The reactors to be decommissioned are the No. 1 reactor at Japan Atomic Power Co.’s Tsuruga plant in Fukui Prefecture; the No. 1 reactor at Kyushu Electric Power Co.’s Genkai plant in Saga Prefecture; the No. 1 and No. 2 reactors at Kansai Electric Power Co.’s Mihama plant in Fukui Prefecture; and the No. 1 reactor at Chugoku Electric Power Co.’s Shimane plant in Shimane Prefecture.
The decommissioning will be completed between fiscal 2039 and fiscal 2045 at a total cost of 178.9 billion yen ($1.64 billion), according to the utilities.
In the process, the projects are expected to produce 26,820 tons of radioactive waste–reactors and pipes included.

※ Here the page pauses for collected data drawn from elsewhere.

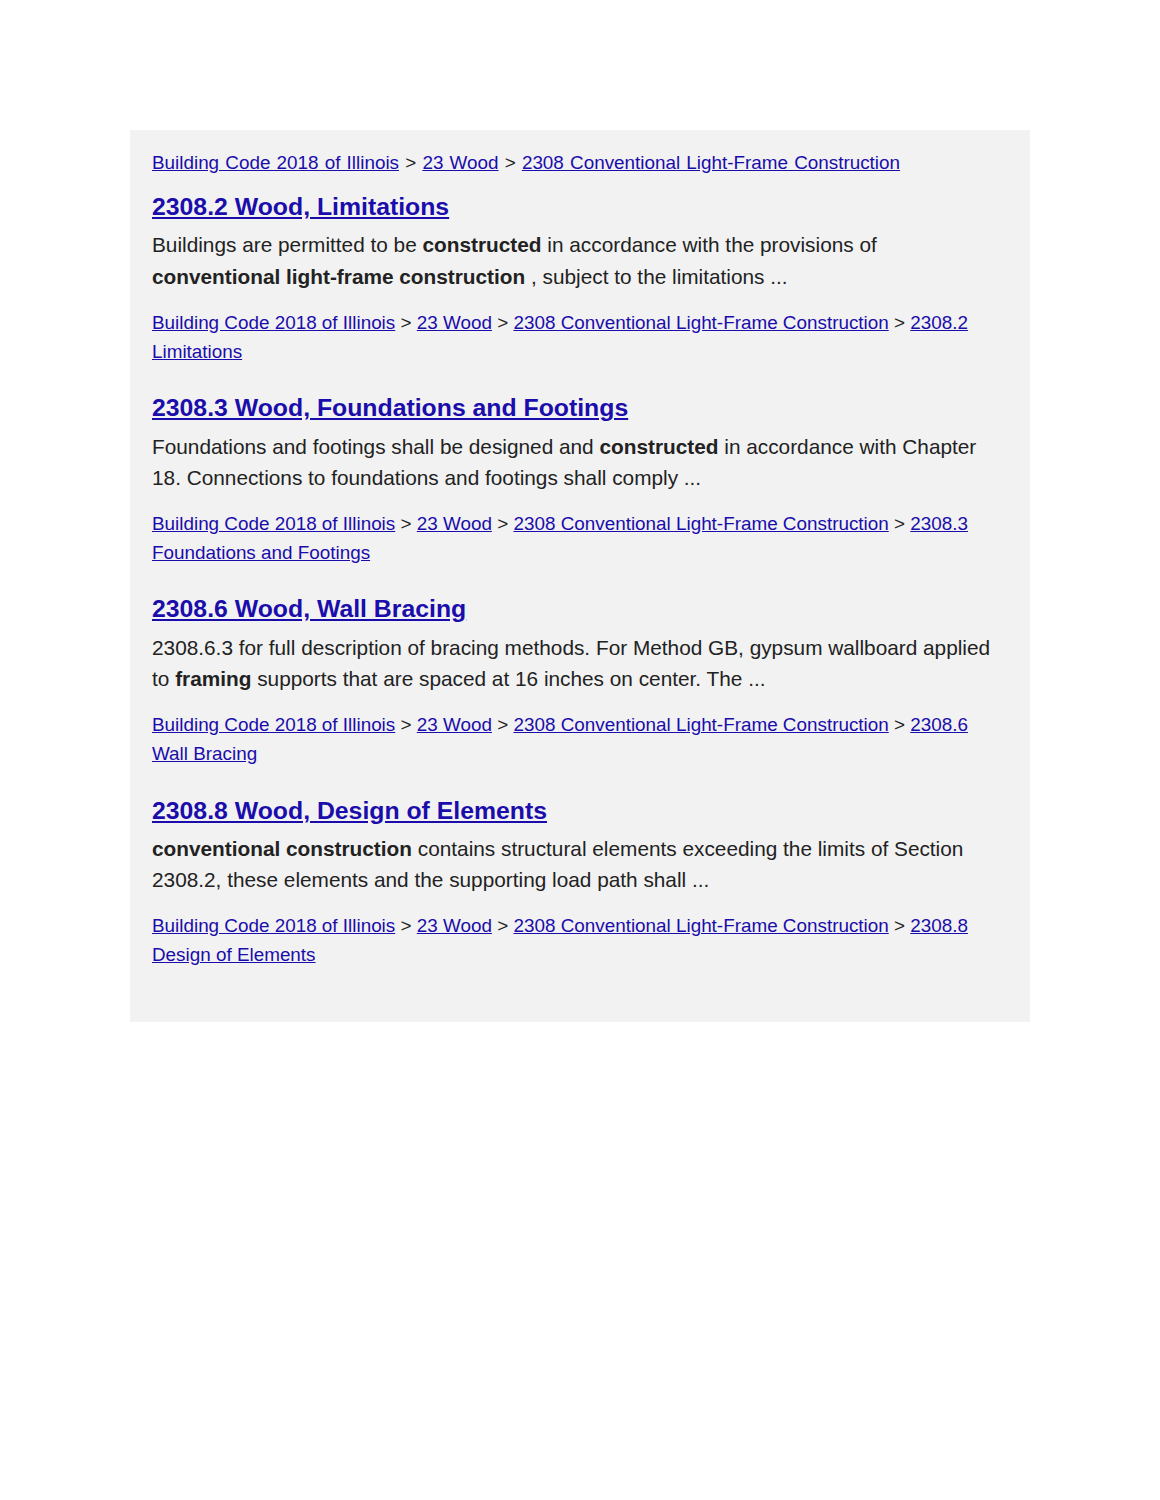Building Code 2018 of Illinois > 23 Wood > 2308 Conventional Light-Frame Construction
2308.2 Wood, Limitations
Buildings are permitted to be constructed in accordance with the provisions of conventional light-frame construction , subject to the limitations ...
Building Code 2018 of Illinois > 23 Wood > 2308 Conventional Light-Frame Construction > 2308.2 Limitations
2308.3 Wood, Foundations and Footings
Foundations and footings shall be designed and constructed in accordance with Chapter 18. Connections to foundations and footings shall comply ...
Building Code 2018 of Illinois > 23 Wood > 2308 Conventional Light-Frame Construction > 2308.3 Foundations and Footings
2308.6 Wood, Wall Bracing
2308.6.3 for full description of bracing methods. For Method GB, gypsum wallboard applied to framing supports that are spaced at 16 inches on center. The ...
Building Code 2018 of Illinois > 23 Wood > 2308 Conventional Light-Frame Construction > 2308.6 Wall Bracing
2308.8 Wood, Design of Elements
conventional construction contains structural elements exceeding the limits of Section 2308.2, these elements and the supporting load path shall ...
Building Code 2018 of Illinois > 23 Wood > 2308 Conventional Light-Frame Construction > 2308.8 Design of Elements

An additional 40,300 tons of waste, such as scrap construction material, will be handled as nonradioactive waste due to radiation doses deemed lower than the government safety limit.
Securing disposal sites for radioactive waste has proved a big headache for utilities.
About 110 tons of relatively high-level in potency radioactive waste, including control rods, are projected to pile up from the decommissioning of the No. 1 reactor at the Mihama plant.
Such waste needs to be buried underground deeper than 70 meters from the surface and managed for 100,000 years, according to the NRA’s guidelines.
In addition, the decommissioning of the same reactor will generate 2,230 tons of less toxic waste as well, including pipes and steam generators.
Under the current setup, utilities must secure disposal sites on their own.
Kansai Electric, the operator of the Mihama plant, has pledged to find a disposal site “by the time the decommissioning is completed.”
But Fukui Prefecture, which hosts that plant and others, is demanding the waste from the Mihama facility be disposed of outside its borders.
The project to dismantle the reactor and other facilities has been postponed at Japan Atomic Power’s Tokai plant in Ibaraki Prefecture because the company could not find a disposal site for the relatively high-level waste.
The decommissioning of the reactor had been under way there since before the Fukushima disaster.
The expected difficulty of securing disposal sites could jeopardize the decommissioning timetable, experts say.
Even finding a disposal site for waste that will be handled as nonradioactive has made little headway.
What is more daunting is the hunt for a place to store high-level radioactive waste that will be generated during the reprocessing of spent fuel, they said.